Alberto Ramos, kepala penelitian ekonomi Amerika Latin di Goldman Sachs, tidak sependapat. “Dalam pandangan kami, memulai siklus pelonggaran dengan pemotongan 50bp kemungkinan memerlukan kombinasi perbaikan lebih lanjut dalam ekspektasi inflasi, kejutan inflasi yang menguntungkan dan USD/BRL pada atau di bawah 4,80.”
Pasar masih optimis. Menurut laporan Fokus Bank Sentral, sebuah survei mingguan terhadap lembaga-lembaga terkemuka, para analis mempertahankan ekspektasi inflasi mereka pada 4,95 persen tahun ini, sementara menaikkan perkiraan PDB mereka menjadi 2,24 persen dari 2,19 persen.
Selain faktor dalam negeri, salah satu variabel yang bisa menyebabkan pasar mempertimbangkan kembali posisinya pada pekan depan adalah hasil yang lebih rendah dari perkiraan untuk PDB Tiongkok Kuartal 2. Data yang dirilis hari ini menunjukkan output negara tersebut hanya tumbuh 0,8 persen antara kuartal April dan Juni, turun dari 2,2 persen pada tiga bulan pertama tahun 2023.

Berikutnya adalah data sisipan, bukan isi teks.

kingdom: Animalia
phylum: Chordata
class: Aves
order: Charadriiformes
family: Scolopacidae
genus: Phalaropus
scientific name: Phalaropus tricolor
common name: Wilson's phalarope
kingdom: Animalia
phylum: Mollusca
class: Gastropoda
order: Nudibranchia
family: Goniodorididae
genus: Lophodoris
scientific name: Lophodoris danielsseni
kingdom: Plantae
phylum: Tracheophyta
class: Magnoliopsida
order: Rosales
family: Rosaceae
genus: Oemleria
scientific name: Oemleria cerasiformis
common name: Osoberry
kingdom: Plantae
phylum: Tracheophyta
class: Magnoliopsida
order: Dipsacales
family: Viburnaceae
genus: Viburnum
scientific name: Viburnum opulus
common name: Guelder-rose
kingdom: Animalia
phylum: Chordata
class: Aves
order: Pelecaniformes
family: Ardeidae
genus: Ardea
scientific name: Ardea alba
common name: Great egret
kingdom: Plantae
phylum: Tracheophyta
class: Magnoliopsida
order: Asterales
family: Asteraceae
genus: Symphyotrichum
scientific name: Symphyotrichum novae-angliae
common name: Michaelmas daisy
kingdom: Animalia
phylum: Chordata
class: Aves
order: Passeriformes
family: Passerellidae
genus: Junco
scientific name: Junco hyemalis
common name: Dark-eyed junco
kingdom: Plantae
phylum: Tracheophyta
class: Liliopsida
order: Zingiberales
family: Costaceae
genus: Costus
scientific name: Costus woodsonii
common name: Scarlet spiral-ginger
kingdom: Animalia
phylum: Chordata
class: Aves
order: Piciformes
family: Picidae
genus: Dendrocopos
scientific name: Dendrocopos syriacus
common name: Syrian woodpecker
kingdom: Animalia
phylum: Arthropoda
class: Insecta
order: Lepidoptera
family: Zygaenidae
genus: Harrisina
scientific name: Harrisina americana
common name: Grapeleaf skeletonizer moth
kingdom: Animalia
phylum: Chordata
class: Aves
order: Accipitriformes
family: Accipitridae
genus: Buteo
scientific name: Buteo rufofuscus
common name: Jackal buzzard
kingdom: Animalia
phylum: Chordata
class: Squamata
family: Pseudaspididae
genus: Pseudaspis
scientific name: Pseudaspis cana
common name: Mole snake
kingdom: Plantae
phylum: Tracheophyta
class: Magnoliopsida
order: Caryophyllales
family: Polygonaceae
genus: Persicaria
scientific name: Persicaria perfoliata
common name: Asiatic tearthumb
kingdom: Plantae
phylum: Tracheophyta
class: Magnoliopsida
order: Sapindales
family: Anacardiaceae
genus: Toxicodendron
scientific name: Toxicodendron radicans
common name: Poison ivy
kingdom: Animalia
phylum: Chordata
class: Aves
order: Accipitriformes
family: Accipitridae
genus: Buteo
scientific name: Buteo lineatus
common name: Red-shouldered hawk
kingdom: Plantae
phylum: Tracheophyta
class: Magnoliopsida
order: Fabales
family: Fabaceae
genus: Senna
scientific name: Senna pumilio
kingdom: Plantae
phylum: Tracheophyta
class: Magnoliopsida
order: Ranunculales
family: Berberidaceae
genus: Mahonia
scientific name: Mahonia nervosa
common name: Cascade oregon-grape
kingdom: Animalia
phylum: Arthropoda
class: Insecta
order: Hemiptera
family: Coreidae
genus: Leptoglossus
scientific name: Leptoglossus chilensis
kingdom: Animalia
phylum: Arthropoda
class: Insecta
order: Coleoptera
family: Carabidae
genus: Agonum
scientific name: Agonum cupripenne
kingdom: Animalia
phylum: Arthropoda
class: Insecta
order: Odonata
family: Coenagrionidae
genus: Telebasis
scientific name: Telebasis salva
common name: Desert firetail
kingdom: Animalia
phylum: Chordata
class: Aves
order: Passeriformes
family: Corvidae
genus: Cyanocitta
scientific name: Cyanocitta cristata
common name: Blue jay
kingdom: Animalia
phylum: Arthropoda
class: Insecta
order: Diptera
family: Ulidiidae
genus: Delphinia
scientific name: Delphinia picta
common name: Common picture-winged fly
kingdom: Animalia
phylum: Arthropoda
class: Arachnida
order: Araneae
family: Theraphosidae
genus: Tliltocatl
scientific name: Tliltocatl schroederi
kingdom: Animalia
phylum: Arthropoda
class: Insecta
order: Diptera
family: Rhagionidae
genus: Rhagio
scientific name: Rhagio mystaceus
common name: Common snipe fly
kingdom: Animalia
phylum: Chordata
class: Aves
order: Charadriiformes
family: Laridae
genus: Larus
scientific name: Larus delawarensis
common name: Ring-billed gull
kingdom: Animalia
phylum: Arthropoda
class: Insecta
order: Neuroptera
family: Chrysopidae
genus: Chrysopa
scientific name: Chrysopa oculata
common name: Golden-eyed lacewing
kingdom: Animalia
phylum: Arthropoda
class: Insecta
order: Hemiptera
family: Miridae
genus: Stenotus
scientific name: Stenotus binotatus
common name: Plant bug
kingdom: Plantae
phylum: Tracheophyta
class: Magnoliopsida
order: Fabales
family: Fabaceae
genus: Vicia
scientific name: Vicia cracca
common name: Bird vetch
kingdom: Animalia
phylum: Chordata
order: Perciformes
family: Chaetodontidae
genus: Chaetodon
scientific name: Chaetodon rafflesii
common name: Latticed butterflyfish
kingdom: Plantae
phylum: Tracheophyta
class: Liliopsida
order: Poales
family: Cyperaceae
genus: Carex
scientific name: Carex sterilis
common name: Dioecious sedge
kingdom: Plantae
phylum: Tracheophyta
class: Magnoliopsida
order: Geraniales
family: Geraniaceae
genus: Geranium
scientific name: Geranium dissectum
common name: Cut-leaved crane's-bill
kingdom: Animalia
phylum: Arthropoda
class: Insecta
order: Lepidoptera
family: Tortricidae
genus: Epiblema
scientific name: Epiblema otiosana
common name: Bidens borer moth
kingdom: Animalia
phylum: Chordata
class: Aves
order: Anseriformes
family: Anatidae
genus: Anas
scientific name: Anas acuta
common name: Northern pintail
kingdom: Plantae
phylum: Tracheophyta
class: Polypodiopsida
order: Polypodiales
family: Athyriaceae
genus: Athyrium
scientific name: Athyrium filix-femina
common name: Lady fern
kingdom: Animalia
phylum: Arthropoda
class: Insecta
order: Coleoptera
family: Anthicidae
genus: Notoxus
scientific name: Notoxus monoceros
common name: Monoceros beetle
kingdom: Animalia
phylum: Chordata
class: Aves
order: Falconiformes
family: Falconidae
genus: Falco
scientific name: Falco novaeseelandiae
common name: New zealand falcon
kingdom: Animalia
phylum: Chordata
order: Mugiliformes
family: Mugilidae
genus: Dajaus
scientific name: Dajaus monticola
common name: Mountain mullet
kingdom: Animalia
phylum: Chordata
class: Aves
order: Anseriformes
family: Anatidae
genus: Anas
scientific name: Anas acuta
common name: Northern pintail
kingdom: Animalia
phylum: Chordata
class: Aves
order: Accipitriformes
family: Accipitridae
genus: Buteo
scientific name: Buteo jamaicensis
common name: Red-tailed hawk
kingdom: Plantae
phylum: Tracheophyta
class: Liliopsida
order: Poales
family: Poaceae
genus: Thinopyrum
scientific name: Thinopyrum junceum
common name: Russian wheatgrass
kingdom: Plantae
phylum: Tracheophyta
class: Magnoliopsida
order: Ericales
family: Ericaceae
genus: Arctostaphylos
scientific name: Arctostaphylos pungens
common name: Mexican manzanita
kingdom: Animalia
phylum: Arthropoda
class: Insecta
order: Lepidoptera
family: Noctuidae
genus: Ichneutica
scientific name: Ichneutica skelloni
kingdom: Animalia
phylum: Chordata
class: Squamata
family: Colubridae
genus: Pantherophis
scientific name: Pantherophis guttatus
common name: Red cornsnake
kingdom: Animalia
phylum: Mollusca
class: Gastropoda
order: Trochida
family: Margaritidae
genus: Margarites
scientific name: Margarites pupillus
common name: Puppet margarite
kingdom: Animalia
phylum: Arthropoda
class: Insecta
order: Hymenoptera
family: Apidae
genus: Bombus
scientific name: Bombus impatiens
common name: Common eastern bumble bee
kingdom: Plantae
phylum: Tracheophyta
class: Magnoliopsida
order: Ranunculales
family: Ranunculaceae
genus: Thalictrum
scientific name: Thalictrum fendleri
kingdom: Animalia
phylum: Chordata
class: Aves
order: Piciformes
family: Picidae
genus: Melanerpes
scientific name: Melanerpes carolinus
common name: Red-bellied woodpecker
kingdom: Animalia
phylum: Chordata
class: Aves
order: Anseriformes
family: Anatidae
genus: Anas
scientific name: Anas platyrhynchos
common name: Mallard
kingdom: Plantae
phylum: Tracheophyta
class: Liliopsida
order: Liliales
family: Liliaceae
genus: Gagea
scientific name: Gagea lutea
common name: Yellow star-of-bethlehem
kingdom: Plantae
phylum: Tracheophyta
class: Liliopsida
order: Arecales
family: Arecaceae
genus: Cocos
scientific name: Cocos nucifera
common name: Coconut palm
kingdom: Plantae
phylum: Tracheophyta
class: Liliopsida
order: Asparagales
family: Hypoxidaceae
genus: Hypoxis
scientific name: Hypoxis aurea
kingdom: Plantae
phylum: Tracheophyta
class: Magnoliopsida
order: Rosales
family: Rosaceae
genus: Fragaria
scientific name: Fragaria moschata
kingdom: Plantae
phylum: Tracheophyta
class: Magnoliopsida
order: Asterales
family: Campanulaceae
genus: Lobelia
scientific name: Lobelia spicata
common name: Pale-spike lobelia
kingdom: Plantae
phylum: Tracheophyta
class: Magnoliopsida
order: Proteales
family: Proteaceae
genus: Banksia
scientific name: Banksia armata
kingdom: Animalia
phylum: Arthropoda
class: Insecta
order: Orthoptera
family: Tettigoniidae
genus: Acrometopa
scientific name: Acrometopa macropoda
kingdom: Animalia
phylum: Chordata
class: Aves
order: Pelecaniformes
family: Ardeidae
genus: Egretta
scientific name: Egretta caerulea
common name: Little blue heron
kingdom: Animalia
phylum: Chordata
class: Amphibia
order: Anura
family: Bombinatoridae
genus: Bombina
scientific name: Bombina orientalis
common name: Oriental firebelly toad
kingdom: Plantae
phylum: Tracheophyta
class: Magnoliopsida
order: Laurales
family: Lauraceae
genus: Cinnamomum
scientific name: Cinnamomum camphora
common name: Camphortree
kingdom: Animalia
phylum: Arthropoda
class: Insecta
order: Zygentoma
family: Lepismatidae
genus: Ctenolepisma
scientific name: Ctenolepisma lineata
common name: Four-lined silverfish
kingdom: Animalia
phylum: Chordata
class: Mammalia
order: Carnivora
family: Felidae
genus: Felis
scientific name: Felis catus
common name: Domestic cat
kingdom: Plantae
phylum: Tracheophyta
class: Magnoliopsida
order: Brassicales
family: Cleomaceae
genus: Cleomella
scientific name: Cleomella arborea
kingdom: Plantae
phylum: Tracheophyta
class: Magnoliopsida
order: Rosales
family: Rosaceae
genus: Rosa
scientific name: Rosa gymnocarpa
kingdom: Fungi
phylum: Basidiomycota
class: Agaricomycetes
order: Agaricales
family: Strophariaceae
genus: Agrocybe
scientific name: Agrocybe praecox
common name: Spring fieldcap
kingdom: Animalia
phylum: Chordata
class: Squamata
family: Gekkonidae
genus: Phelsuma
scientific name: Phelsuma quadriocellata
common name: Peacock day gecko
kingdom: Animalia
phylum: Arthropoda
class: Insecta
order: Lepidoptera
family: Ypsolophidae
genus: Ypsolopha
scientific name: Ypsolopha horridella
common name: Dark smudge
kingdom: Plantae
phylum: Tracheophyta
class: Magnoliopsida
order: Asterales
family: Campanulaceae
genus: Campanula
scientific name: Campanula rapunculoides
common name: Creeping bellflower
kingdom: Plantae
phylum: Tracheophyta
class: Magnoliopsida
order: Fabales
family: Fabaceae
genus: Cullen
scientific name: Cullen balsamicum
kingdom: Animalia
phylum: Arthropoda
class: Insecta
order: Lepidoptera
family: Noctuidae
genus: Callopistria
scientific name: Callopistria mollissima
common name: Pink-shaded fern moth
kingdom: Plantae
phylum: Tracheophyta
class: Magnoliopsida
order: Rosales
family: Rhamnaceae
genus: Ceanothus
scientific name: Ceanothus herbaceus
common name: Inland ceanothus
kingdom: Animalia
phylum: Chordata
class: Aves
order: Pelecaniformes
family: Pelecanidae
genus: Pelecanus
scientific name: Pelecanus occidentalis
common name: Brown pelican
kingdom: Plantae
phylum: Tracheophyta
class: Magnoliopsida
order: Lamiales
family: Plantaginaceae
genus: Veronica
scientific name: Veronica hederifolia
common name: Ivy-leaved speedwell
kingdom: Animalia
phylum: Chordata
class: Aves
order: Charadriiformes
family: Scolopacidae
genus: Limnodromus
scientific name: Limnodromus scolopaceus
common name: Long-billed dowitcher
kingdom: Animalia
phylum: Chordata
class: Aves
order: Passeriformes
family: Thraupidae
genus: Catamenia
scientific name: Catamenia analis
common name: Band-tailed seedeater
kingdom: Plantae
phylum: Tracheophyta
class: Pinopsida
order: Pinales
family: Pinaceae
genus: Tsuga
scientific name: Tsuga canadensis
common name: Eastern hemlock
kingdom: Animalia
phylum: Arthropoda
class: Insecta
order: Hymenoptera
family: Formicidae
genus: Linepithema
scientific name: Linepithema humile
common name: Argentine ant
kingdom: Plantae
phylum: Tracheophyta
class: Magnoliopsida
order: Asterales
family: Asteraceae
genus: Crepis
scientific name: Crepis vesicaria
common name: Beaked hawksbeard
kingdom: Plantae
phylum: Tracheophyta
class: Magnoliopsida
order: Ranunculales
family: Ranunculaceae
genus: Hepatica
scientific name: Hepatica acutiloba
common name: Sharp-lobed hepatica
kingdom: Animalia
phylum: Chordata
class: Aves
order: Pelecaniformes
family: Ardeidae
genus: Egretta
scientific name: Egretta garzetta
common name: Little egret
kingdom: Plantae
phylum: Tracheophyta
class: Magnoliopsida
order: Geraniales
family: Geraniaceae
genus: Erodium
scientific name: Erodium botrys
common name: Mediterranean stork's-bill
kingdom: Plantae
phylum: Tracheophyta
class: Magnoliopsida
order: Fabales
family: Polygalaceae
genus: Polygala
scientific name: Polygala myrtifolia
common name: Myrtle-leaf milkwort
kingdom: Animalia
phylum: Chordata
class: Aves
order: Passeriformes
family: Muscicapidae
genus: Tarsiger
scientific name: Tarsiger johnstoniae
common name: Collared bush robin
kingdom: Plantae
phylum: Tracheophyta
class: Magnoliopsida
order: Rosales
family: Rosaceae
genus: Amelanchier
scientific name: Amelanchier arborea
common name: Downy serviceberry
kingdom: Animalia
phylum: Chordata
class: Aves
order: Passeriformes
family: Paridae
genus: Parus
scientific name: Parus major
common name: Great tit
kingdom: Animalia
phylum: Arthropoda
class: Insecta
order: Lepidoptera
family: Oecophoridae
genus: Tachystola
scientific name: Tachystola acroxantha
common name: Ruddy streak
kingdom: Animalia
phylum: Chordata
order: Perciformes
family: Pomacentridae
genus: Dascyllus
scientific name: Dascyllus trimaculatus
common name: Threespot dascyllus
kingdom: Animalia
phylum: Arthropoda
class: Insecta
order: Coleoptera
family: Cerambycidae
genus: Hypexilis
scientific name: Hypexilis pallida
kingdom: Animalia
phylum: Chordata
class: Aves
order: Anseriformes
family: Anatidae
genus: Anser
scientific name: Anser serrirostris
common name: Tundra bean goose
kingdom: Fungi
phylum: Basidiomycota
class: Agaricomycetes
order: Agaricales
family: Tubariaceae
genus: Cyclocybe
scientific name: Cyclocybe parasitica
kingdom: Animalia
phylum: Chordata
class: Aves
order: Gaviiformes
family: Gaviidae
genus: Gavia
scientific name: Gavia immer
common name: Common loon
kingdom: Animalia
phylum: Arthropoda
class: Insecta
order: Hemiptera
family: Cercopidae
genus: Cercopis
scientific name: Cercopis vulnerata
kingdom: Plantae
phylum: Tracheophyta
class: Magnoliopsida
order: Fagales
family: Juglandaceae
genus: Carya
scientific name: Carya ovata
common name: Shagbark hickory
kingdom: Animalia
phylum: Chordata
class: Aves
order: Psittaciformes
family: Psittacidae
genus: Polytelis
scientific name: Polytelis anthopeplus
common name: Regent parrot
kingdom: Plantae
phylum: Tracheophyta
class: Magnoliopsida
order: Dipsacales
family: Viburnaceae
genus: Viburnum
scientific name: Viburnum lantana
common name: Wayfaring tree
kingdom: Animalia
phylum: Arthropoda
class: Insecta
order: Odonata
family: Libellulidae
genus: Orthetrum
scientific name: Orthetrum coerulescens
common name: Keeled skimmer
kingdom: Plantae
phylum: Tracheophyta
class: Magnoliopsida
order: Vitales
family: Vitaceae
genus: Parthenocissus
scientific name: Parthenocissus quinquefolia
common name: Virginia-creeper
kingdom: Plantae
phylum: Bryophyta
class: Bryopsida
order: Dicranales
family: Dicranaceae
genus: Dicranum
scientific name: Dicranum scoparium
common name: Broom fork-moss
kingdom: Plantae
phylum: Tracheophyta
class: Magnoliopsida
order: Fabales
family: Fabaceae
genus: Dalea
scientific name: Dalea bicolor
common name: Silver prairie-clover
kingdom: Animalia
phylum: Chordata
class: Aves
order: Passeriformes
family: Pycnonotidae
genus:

Perekonomian Tiongkok tumbuh 6,3 persen dari tahun lalu, dibandingkan dengan ekspektasi pasar sebesar 7,3 persen, menurut jajak pendapat Reuters.
“Sektor real estate, yang menyumbang sekitar 25 persen PDB negara, merupakan faktor utama yang menekan pertumbuhan. Dengan menurunnya investasi, harga dan penjualan properti, kinerja sektor ini mempunyai konsekuensi penting dalam dua bidang lainnya: pendapatan pemerintah daerah, yang sebagian bergantung pada penjualan tanah untuk pengembangan properti, dan kepercayaan keluarga, yang menginvestasikan 70 persen kekayaan mereka. di bidang real estat.” berkomentar direktur eksekutif Dewan Bisnis Brasil-Tiongkok, Claudia Trevisan, di LinkedIn.
Namun meski terjadi perlambatan aktivitas ekonomi baru-baru ini, ia berpendapat Tiongkok harus mengakhiri tahun ini dengan pertumbuhan mendekati target pemerintah sebesar 5 persen.